Available data:
*** Block opens ***

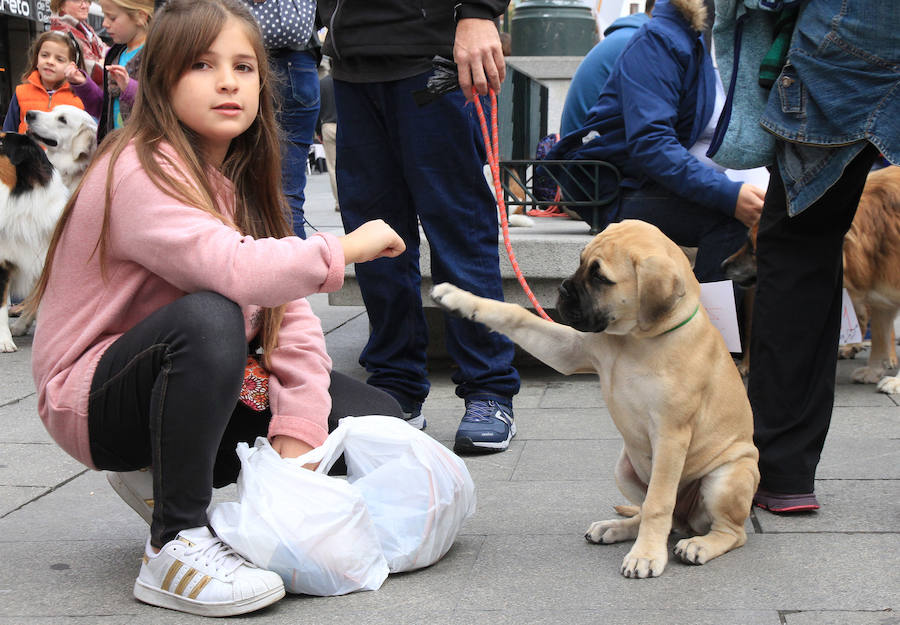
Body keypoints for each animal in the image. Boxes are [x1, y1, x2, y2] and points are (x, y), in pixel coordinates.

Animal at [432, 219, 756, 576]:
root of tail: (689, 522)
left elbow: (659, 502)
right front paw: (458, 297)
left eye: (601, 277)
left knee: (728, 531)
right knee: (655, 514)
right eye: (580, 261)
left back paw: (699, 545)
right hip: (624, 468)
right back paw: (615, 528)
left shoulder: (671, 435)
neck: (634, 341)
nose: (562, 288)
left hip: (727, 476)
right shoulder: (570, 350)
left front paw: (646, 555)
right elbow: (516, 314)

*** Block closes ***
*** Block opens ***

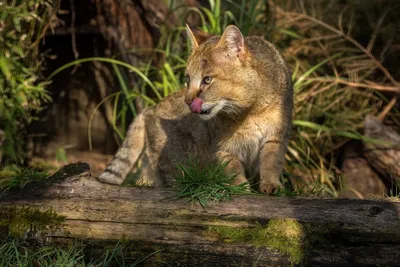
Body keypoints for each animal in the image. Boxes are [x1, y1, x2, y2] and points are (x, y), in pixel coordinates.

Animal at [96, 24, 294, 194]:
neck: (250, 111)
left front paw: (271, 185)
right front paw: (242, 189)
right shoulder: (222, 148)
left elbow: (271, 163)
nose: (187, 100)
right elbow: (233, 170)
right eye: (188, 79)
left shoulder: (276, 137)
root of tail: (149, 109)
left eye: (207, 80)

*** Block closes ***
*** Block opens ***

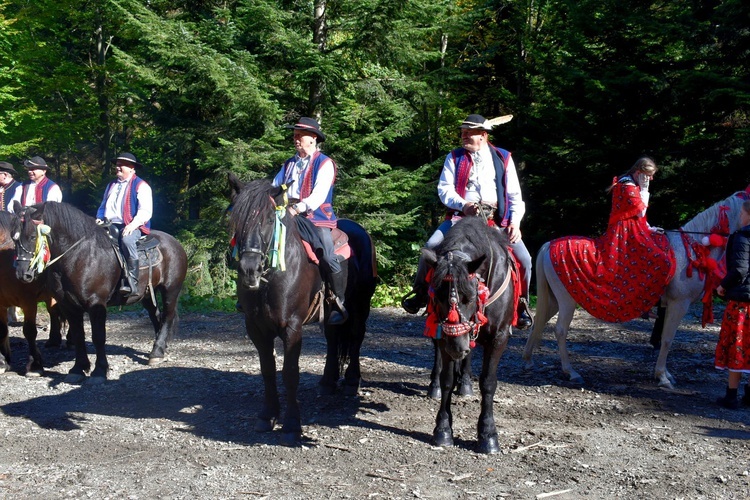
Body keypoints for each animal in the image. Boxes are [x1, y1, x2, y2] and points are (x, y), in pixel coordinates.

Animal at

*** Block closes ***

Prompt: Each line in the data that holds the string "right" needs to be copied.

Your solution:
right front paw: (458, 297)
right knee: (655, 514)
right eye: (580, 261)
right hip: (624, 468)
right back paw: (615, 528)
right shoulder: (570, 350)
right elbow: (516, 314)
right front paw: (242, 189)
right shoulder: (222, 148)
right elbow: (233, 170)
right eye: (188, 79)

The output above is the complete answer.